According to HSE, 50% of the local authorities inspected contracted out all or part of their waste and/or recycling services.

Guidelines

Half-way through the initiative in 2012, it was found that nearly one-fifth of local authorities were not following important health and safety guidelines when procuring waste and recycling contracts (see letsrecycle.com story)

A report and summary of the full initiative, for which inspections were completed in March 2014, are expected to be published online soon, although an HSE spokeswoman was unable to confirm a date.

However, ahead of this report, HM inspector of health and safety Janet Viney presented some of the findings of the three-year initiative to UK council recycling officers at the Local Authority Recycling and Advisory Committee (LARAC) 2014 conference in Nottingham last week (October 16).

According to Ms Viney, the initiative ran between October 2010 and March 2014, with 99.5% of relevant local authorities inspected during this period. Inspections were not completed of only two of the 380 relevant councils due to “ongoing investigations”.

Inspections were originally due to be completed in October 2013 but Ms Viney explained that due to “operational difficulties” surveys of all local authorities was not completed until March this year.

Overall, inspectors deemed 14% of local authorities to be non-compliant in relation to managing and procuring waste services as a whole, with councils generally performing better in ‘specification’ and ‘evaluation’ than in ‘management’ of the contract or service.

HM inspector for health and safety, Janet Viney
HM inspector for health and safety, Janet Viney

She also explained that the fatal accident rate for workers in waste and recycling is twice that of the construction sector, and nine times the average of all industries.
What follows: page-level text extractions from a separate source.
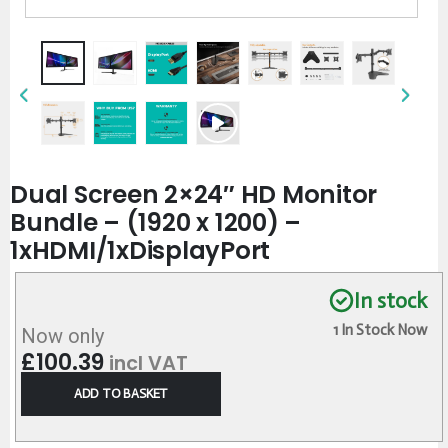
Dual Screen 2×24″ HD Monitor
Bundle – (1920 x 1200) –
1xHDMI/1xDisplayPort
In stock
1 In Stock Now
Now only
£
100.39
incl VAT
ADD TO BASKET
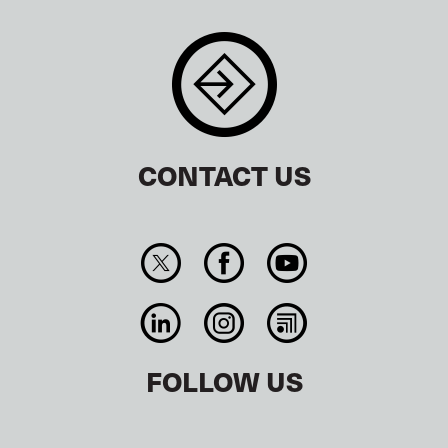
CONTACT US
FOLLOW US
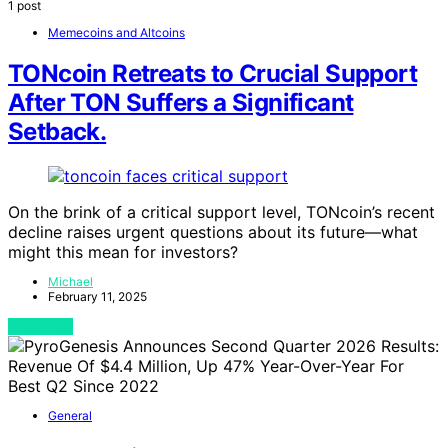
1 post
Memecoins and Altcoins
TONcoin Retreats to Crucial Support
After TON Suffers a Significant
Setback.
On the brink of a critical support level, TONcoin’s recent
decline raises urgent questions about its future—what
might this mean for investors?
Michael
February 11, 2025
View Post
General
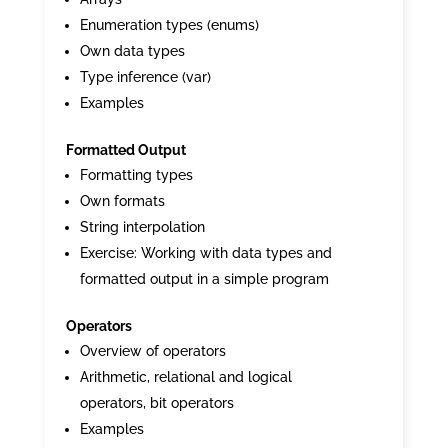
Enumeration types (enums)
Own data types
Type inference (var)
Examples
Formatted Output
Formatting types
Own formats
String interpolation
Exercise: Working with data types and
formatted output in a simple program
Operators
Overview of operators
Arithmetic, relational and logical
operators, bit operators
Examples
Furthermore the majority of fatalities are transport-related.

Presenting the findings, she said: “You all know that waste and recycling has a bad record in terms of health and safety.”

TEEP

According to the HSE findings, 80% of all reportable accidents in waste and recycling involve collection and sorting activities, while the major injury causes are due to handling (42%) – largely causing issues such as muscular skeletal disorders and sprains.

Concerns were also raised among audience members during the presentation about recycling collection workers lifting recycling boxes and the potential for such an activity to cause back problems in future.

Wheeled bins are therefore more preferential in terms of health and safety, but EU rulings on separate collections and TEEP due to come into effect in 2015 would potentially favour the use of boxes over wheeled bins.

Asked whether the HSE could influence or lobby with regards to EU policy, Ms Viney said that this was not the job of the organisation: “We do comment but we cannot physically change or do anything about what another Directive is requiring.”

However, chair of the workshop session, LARAC policy officer Mark Foxall, added: “Health and safety must really override the EU regulations.”

Improvements

Since the half-way point of the initiative, Ms Viney highlighted improvements, such as a 13% increase in the provision and wearing of personal protective equipment (PPE).

And, according to an HSE questionnaire sent to councils, the 60% of councils said their accident rates had dropped since the initiative started, while 31% said identified that their sickness rate had dropped.

75% of respondents to another HSE questionnaire sent to council contractors said they have tendered for new waste and recycling contracts since the initiative began. Furthermore, 81% of respondents the respondents to the contractor survey said the initiative had changed the way local authorities monitor their health and safety performance.

HSE now intends to repeat the three-year programme of inspection interventions with local authority waste and recycling collection services, starting in 2015/16.